Toss the Brussels sprouts, almonds, bacon, cheese, and dressing together. Serve immediately or within a few hours of tossing.
(Recipe from Pinch of Yum website)
Curried Carrot Soup
INGREDIENTS
-1 tablespoon olive oil
-1 teaspoon mustard seed
– ½ yellow onion, chopped (about ½ cup)
-1 pound carrots, peeled and cut into ½-inch pieces
-1 tablespoon plus 1 teaspoon peeled and chopped fresh ginger
-½ jalapeno, seeded
-2 teaspoons curry powder
-5 cups low-sodium chicken stock, vegetable stock, or broth
-¼ cup chopped fresh cilantro (fresh coriander), plus leaves for garnish
-2 tablespoons fresh lime juice
-½ teaspoon salt (optional)
-3 tablespoons low-fat sour cream or fat-free plain yogurt
-Grated zest of 1 lime
INSTRUCTIONS
In a large saucepan, heat the olive oil over medium heat. Add the mustard seed. When the seeds just start to pop, after about 1 minute, add the onion and sauté until soft and translucent, about 4 minutes. Add the carrots, ginger, jalapeno, and curry powder and sauté until the seasonings are fragrant; about 3 minutes. Add 3 cups of the stock, raise the heat to high and bring to a boil. Reduce the heat to medium-low and simmer, uncovered, until the carrots are tender; about 6 minutes.

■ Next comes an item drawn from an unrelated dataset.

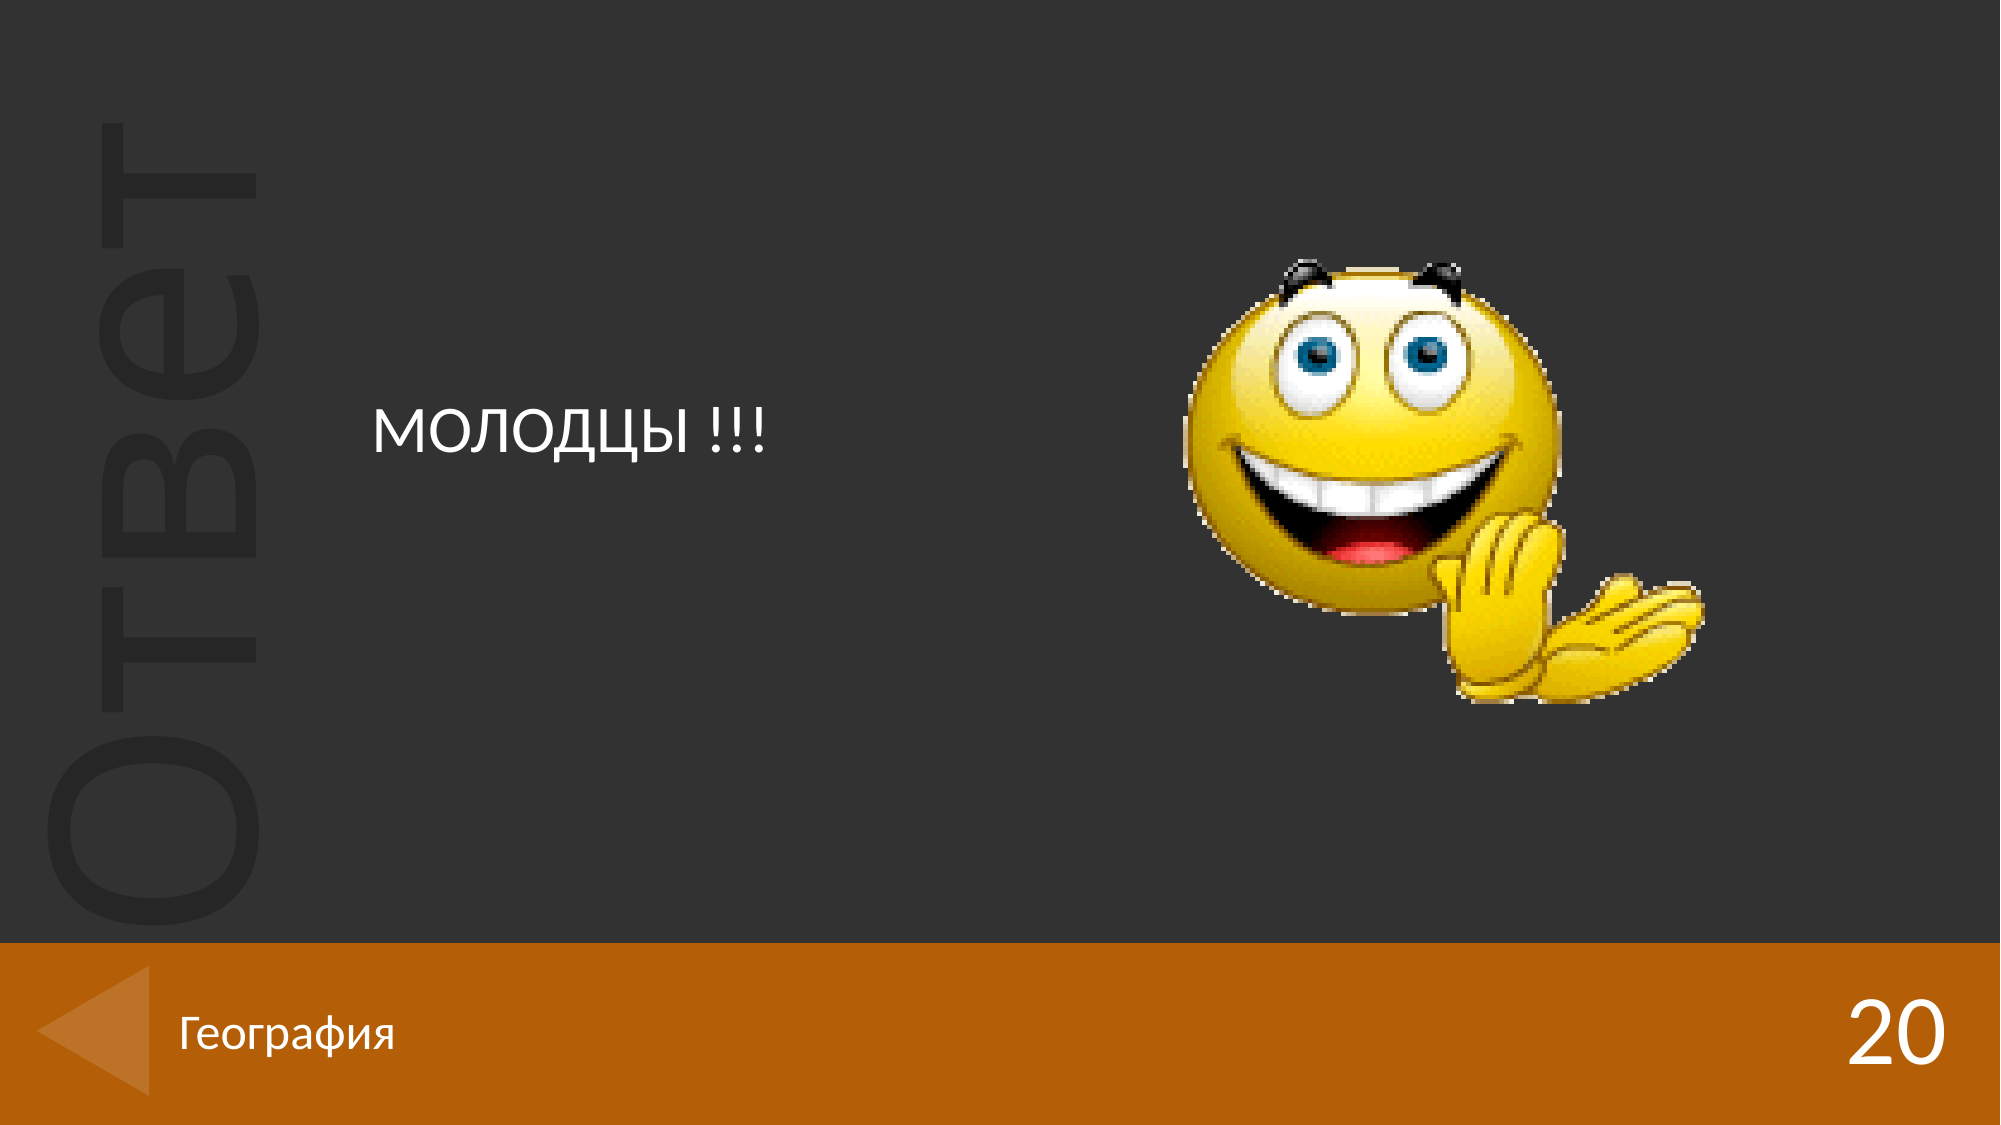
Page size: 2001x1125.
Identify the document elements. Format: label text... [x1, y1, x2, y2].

In a blender or food processor, puree the soup in small batches until smooth and return to the saucepan. Note: The soup will be hot. Fill blender or processor no more than one-third full to avoid burns.
Stir in the remaining 2 cups of stock. Return the soup to medium heat and reheat gently. Just before serving, stir in the chopped cilantro and lime juice. Season with salt, if desired. Ladle into warmed individual bowls. Garnish with a drizzle of yogurt, a sprinkle of lime zest, and cilantro leaves.
(Recipe from Mayo Clinic website)
Sweet Potato and Squash Pie
INGREDIENTS
-1 sweet potato (about ¼ pound), peeled, cooked
-1 buttercup squash (about 2 ½ pounds), peeled, seeded, cooked
-½ cup silken tofu
-½ cup soy milk
-¼ cup egg whites
-¼ cup rye flour
-½ teaspoon each clove, cinnamon, nutmeg, and vanilla extract
-1 teaspoon fresh grated ginger
-1 teaspoon orange zest
-3 tablespoons honey
-1 frozen pre-made 9-inch pie shell
INSTRUCTIONS
Heat oven to 300 F.
Puree sweet potato and squash in a food processor. Place in a large bowl. Add remaining ingredients and mix together until smooth and well-combined.
Place pie shell on a sheet pan. Pour mixture into pie shell and bake for 45 to 55 minutes or until the internal temperature is 180 F.